(DATA FOR THIS TASK begins)
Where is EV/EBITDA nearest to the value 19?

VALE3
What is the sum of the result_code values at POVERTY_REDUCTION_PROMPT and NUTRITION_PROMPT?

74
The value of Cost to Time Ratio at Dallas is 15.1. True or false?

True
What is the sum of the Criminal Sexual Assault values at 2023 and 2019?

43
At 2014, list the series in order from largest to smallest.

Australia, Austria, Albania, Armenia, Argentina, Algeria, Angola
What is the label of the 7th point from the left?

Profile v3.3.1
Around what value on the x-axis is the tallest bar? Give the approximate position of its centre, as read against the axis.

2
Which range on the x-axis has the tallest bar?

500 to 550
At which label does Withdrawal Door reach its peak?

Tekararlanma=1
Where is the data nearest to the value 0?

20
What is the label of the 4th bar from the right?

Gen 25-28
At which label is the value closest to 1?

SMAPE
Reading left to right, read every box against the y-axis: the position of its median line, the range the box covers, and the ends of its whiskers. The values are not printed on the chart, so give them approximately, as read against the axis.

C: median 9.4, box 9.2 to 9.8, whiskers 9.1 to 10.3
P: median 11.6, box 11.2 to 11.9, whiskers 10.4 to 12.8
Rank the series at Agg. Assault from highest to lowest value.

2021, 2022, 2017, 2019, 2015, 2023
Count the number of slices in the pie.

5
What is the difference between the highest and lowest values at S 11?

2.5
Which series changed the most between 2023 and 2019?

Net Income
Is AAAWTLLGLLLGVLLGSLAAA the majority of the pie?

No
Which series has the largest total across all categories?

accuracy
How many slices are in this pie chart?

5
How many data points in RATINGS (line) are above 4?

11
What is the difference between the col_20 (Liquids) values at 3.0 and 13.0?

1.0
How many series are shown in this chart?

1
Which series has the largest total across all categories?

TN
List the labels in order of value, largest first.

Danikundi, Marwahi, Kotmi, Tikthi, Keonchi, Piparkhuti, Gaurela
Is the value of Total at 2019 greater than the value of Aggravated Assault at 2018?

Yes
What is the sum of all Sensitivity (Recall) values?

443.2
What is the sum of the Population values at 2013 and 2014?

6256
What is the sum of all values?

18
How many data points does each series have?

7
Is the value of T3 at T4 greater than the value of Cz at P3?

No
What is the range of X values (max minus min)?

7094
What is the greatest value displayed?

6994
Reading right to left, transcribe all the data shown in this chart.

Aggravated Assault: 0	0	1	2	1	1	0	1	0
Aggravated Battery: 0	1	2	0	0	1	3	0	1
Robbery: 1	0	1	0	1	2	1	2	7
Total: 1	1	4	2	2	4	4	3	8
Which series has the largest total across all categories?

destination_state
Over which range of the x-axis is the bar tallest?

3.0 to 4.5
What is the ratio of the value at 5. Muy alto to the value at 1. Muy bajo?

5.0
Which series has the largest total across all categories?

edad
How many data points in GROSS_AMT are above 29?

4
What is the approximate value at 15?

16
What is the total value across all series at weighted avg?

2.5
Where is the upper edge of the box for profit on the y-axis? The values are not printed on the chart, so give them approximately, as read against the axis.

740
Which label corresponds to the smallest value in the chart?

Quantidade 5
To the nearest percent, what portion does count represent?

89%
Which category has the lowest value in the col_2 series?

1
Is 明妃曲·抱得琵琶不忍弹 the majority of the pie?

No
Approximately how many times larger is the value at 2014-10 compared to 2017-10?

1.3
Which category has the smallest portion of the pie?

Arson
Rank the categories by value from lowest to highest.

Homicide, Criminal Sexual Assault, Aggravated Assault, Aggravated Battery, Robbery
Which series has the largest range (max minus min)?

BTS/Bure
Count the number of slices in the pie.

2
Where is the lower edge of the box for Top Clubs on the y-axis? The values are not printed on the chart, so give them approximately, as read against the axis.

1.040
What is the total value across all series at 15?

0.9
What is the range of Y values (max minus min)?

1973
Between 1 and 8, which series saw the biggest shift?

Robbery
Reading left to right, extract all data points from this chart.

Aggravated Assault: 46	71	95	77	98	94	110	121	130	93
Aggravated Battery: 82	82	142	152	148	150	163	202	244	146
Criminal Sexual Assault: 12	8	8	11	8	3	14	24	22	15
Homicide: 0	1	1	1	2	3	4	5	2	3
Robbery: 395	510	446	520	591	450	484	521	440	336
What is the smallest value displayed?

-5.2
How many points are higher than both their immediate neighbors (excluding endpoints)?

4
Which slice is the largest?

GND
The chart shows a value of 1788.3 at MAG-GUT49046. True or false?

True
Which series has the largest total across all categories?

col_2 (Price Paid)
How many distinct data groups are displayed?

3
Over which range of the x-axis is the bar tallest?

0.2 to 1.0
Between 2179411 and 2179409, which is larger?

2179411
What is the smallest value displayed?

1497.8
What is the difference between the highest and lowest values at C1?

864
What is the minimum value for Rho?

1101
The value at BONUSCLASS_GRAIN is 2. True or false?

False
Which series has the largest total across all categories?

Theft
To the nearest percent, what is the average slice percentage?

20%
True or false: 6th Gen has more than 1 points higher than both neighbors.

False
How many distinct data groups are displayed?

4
(DATA FOR THIS TASK ends)
TASK REQUIREMENTS: Copy every line from the entries above that contains the word "average".

ANSWER TO THIS TASK:
To the nearest percent, what is the average slice percentage?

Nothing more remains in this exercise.